■ Given instruction ■
Substitute "in view" for "visible" in the records below and write them out again, changing nothing else.

┌─ Materials provided

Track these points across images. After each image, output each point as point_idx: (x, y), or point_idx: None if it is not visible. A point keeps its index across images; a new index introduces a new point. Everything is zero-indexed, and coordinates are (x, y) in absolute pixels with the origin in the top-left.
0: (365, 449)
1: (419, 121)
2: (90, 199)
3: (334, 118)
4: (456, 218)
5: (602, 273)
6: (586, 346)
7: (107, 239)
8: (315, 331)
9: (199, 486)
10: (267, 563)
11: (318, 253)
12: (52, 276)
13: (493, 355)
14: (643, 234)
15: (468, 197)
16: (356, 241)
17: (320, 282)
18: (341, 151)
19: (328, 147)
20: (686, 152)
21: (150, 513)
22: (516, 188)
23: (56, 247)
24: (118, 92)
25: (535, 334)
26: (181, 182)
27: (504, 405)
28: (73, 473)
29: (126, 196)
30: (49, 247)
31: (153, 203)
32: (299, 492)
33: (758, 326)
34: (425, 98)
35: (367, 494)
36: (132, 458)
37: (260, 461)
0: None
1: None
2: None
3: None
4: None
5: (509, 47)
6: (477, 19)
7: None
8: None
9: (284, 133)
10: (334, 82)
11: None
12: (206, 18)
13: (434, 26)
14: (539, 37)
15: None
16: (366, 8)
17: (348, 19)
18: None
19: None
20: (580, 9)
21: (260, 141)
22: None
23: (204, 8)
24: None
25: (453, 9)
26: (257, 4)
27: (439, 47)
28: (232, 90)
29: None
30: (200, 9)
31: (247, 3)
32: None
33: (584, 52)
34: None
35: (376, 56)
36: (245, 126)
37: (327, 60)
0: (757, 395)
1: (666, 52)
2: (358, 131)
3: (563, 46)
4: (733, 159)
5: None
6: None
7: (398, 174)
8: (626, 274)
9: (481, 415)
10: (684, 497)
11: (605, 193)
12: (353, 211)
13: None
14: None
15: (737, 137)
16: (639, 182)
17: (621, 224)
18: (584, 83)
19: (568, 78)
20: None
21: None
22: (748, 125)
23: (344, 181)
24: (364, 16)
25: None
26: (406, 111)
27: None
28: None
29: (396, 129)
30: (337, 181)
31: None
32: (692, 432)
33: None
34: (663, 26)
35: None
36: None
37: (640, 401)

└─

■ Solution to this task ■
Track these points across images. After each image, output each point as point_idx: (x, y), or point_idx: None if it is not in view. A point keeps its index across images; a new index introduces a new point. Everything is zero-indexed, and coordinates are (x, y) in absolute pixels with the origin in the top-left.
0: (365, 449)
1: (419, 121)
2: (90, 199)
3: (334, 118)
4: (456, 218)
5: (602, 273)
6: (586, 346)
7: (107, 239)
8: (315, 331)
9: (199, 486)
10: (267, 563)
11: (318, 253)
12: (52, 276)
13: (493, 355)
14: (643, 234)
15: (468, 197)
16: (356, 241)
17: (320, 282)
18: (341, 151)
19: (328, 147)
20: (686, 152)
21: (150, 513)
22: (516, 188)
23: (56, 247)
24: (118, 92)
25: (535, 334)
26: (181, 182)
27: (504, 405)
28: (73, 473)
29: (126, 196)
30: (49, 247)
31: (153, 203)
32: (299, 492)
33: (758, 326)
34: (425, 98)
35: (367, 494)
36: (132, 458)
37: (260, 461)
0: None
1: None
2: None
3: None
4: None
5: (509, 47)
6: (477, 19)
7: None
8: None
9: (284, 133)
10: (334, 82)
11: None
12: (206, 18)
13: (434, 26)
14: (539, 37)
15: None
16: (366, 8)
17: (348, 19)
18: None
19: None
20: (580, 9)
21: (260, 141)
22: None
23: (204, 8)
24: None
25: (453, 9)
26: (257, 4)
27: (439, 47)
28: (232, 90)
29: None
30: (200, 9)
31: (247, 3)
32: None
33: (584, 52)
34: None
35: (376, 56)
36: (245, 126)
37: (327, 60)
0: (757, 395)
1: (666, 52)
2: (358, 131)
3: (563, 46)
4: (733, 159)
5: None
6: None
7: (398, 174)
8: (626, 274)
9: (481, 415)
10: (684, 497)
11: (605, 193)
12: (353, 211)
13: None
14: None
15: (737, 137)
16: (639, 182)
17: (621, 224)
18: (584, 83)
19: (568, 78)
20: None
21: None
22: (748, 125)
23: (344, 181)
24: (364, 16)
25: None
26: (406, 111)
27: None
28: None
29: (396, 129)
30: (337, 181)
31: None
32: (692, 432)
33: None
34: (663, 26)
35: None
36: None
37: (640, 401)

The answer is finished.